The success of any intervention is dependent on how well it is implemented. The implementation context of the SRD grant largely assumes easy access to internet data for many applicants. Either applicants apply themselves or access another implementing agent such as the Post Office to facilitate the online application process.
In instances where applicants lack the online application know-how or struggle to access the Post Office network, especially in rural and outlying areas, those who are in dire need are ultimately excluded from accessing the SRD grant due to the imposed application conditions.
To ensure the credibility of the public finance system concepts and explanations should be free of ambiguity. In general parlance, savings arise from putting aside income for future use. The R1.8bn, which did not reach millions of vulnerable South Africans who struggle to put food on the table, did not arise from an intentional decision around the strategic future use of income or the implementation of efficiencies that yielded cost savings.
The budget was unspent due to the consequence primarily of two gatekeeping mechanisms. First, eligible applicants who lacked online application access and know-how were in effect kept out.

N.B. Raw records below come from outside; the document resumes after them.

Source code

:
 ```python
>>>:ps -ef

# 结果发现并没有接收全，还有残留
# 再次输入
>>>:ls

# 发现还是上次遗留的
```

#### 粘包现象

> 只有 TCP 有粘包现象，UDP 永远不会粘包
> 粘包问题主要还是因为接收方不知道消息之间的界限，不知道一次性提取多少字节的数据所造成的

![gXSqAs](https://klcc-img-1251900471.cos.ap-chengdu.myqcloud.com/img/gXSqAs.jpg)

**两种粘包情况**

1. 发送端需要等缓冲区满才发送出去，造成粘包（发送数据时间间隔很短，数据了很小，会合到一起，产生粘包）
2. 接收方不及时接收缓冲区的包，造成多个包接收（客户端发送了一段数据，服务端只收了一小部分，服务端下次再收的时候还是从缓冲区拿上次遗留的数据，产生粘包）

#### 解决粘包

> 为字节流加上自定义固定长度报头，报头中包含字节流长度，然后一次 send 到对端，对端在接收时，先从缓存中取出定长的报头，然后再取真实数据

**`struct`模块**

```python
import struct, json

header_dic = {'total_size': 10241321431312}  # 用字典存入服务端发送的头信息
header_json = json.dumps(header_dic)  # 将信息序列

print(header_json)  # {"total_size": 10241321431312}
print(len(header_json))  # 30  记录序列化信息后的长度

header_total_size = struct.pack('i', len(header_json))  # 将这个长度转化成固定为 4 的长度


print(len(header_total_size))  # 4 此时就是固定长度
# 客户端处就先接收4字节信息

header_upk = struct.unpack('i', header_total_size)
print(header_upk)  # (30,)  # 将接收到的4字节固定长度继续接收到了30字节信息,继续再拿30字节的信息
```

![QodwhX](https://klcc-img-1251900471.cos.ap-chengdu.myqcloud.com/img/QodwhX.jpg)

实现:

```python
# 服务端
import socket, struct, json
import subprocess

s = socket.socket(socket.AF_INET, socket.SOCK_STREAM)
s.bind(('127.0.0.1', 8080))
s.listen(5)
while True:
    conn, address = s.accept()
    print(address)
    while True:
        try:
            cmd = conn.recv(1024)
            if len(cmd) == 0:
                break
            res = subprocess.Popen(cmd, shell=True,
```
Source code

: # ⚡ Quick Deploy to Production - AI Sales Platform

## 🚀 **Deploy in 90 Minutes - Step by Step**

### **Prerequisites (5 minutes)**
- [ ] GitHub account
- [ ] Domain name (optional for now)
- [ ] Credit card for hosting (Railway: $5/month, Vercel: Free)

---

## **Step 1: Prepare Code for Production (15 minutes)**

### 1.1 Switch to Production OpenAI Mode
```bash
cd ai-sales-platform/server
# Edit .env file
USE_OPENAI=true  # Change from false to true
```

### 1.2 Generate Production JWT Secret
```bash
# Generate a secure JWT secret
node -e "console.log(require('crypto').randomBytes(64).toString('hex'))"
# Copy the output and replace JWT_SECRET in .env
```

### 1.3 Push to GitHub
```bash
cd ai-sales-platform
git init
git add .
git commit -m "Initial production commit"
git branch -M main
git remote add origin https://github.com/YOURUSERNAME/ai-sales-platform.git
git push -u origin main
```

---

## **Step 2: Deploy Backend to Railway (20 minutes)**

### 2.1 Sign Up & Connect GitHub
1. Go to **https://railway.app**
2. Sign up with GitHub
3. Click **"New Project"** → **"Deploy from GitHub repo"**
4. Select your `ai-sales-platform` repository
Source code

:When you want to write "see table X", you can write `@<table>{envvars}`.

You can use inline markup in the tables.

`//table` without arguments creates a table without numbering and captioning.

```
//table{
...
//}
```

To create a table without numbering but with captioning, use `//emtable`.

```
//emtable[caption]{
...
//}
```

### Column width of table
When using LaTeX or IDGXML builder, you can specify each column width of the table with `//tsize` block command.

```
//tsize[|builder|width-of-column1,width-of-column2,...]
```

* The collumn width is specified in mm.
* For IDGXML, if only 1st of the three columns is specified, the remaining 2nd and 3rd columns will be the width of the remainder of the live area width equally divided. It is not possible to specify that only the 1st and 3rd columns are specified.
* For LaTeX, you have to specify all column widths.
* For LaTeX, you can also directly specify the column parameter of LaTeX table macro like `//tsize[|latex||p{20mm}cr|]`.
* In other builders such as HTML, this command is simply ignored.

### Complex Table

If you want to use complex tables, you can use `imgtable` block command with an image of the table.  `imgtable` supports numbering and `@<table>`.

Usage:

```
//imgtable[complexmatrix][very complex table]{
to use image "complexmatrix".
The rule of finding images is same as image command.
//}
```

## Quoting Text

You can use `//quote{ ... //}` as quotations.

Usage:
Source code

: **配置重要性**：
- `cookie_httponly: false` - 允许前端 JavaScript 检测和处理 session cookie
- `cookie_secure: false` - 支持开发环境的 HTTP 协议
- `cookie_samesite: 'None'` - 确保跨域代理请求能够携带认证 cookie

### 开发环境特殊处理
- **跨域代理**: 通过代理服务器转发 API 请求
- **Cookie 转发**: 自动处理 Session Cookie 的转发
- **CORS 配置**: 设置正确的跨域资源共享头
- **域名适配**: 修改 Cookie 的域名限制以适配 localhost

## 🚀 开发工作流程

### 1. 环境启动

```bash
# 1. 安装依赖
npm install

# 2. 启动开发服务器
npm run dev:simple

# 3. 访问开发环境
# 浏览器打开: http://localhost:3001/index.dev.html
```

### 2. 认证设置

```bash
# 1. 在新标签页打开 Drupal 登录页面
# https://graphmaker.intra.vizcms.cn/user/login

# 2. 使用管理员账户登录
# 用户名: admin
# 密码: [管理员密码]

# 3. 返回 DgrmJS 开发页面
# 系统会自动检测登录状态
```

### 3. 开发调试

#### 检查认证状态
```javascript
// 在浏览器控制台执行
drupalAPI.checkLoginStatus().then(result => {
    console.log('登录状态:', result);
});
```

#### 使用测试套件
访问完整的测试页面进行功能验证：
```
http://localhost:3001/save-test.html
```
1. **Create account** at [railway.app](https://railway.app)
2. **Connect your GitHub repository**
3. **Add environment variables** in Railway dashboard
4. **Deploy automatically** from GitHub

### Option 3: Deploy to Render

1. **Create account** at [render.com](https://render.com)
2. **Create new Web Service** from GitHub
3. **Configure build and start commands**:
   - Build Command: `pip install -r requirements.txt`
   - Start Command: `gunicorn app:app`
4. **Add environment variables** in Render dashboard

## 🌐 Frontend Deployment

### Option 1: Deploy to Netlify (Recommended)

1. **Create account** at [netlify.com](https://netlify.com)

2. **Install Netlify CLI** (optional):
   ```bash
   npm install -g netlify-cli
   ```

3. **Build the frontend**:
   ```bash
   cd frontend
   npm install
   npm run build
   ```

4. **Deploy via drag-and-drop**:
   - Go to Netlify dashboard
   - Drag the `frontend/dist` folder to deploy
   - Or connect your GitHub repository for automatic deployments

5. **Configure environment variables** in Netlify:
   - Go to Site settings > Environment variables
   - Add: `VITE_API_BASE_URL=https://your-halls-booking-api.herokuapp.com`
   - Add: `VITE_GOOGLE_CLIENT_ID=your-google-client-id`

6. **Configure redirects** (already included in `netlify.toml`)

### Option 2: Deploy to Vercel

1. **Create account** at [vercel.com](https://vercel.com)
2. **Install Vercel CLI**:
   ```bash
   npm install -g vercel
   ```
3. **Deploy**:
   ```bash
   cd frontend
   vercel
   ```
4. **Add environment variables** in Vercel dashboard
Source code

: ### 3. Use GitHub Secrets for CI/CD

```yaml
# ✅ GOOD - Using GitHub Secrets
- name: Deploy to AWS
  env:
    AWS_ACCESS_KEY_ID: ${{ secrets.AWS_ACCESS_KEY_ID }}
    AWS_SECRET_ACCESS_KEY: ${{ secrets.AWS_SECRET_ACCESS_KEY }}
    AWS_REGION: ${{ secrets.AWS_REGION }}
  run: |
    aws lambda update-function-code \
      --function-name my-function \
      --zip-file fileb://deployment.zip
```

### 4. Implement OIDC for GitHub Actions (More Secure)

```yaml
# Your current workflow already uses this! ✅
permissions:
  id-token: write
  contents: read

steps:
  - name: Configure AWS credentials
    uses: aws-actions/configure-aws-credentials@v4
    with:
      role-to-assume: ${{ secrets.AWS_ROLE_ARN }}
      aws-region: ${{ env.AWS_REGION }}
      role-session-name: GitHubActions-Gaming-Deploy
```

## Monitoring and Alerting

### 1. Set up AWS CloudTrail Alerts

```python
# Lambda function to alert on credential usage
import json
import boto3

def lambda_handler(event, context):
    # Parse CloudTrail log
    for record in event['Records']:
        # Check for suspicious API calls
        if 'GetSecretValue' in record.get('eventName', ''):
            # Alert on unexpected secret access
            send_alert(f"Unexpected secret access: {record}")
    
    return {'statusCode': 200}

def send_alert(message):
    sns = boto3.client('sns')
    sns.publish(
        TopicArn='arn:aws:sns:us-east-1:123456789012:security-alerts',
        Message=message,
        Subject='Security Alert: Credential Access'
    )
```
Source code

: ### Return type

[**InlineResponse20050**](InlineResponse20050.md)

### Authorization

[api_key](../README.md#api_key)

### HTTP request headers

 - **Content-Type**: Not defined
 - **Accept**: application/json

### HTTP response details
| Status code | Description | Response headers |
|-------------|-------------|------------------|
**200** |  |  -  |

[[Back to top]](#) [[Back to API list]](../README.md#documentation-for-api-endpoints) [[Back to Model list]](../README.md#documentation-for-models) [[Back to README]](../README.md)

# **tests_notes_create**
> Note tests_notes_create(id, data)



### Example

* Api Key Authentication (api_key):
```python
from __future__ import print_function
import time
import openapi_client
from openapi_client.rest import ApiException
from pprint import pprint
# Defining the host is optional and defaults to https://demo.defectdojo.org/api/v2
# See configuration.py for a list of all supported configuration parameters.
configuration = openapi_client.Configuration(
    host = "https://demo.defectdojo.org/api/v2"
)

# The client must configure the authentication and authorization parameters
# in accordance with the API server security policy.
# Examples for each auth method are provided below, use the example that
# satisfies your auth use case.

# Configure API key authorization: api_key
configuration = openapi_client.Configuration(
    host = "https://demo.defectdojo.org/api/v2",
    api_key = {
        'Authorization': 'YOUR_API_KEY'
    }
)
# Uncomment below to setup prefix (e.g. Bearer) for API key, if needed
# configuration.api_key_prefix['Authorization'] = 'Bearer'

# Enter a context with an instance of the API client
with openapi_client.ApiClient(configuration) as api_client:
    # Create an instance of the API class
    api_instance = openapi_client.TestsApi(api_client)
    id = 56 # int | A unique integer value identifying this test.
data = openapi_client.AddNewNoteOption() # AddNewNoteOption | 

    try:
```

Second, the flawed decision to tighten the eligibility criteria of the SRD grant and attempts to backtrack and put things right further served to reduce the pool of eligible applicants.
While the SRD grant aimed to intervene and alleviate social distress, its poor implementation may have excluded many eligible applicants who were ultimately kept out through imposed restrictions and an inflexible application process.
This brings us to the issue of predictability, the cornerstone of better planning, not just for the government but also for beneficiaries of government services. In this regard, the lack of certainty around the longevity of the SRD grant has necessitated special appropriation bills and reprioritisation, to further allocate funds for the payment of the grant. For the 7.4-million people who depend on it for their survival and livelihoods, it means being on tenterhooks every few months waiting to hear what the future holds for them.
BIG policy
The SRD grant is intended to be a stepping stone towards a more permanent basic income grant (BIG) policy. The numbers show that it has been instrumental in saving millions from poverty. Given the pandemic and economic shocks we have experienced over the past two years, a BIG that serves a broad base would move millions of citizens out of chronic poverty.
However, the BIG rose-tinted glasses quickly fall when considering how it can be funded. Support of this nature is sure to have huge financial implications for our struggling economy, particularly given the broader global downswing. This is the issue that has seized the government over the past two years.
Given the dire socioeconomic conditions, we cannot wait another two years for certainty on this issue. To contribute to this debate and offer viable policy options, the Financial & Fiscal Commission is researching the fiscal incidence of social grants and whether a BIG is feasible in the current fiscal climate.
The aim is to contribute evidence-based recommendations to parliament regarding the efficiency of the social security network and the feasibility of a BIG when we table our 2024/2025 annual submission on the division of revenue in the next few months.
• Dr Mbava chairs the Financial & Fiscal Commission, an independent advisory institution established in terms of the constitution with the primary role of ensuring equitable and sustainable intergovernmental fiscal relations.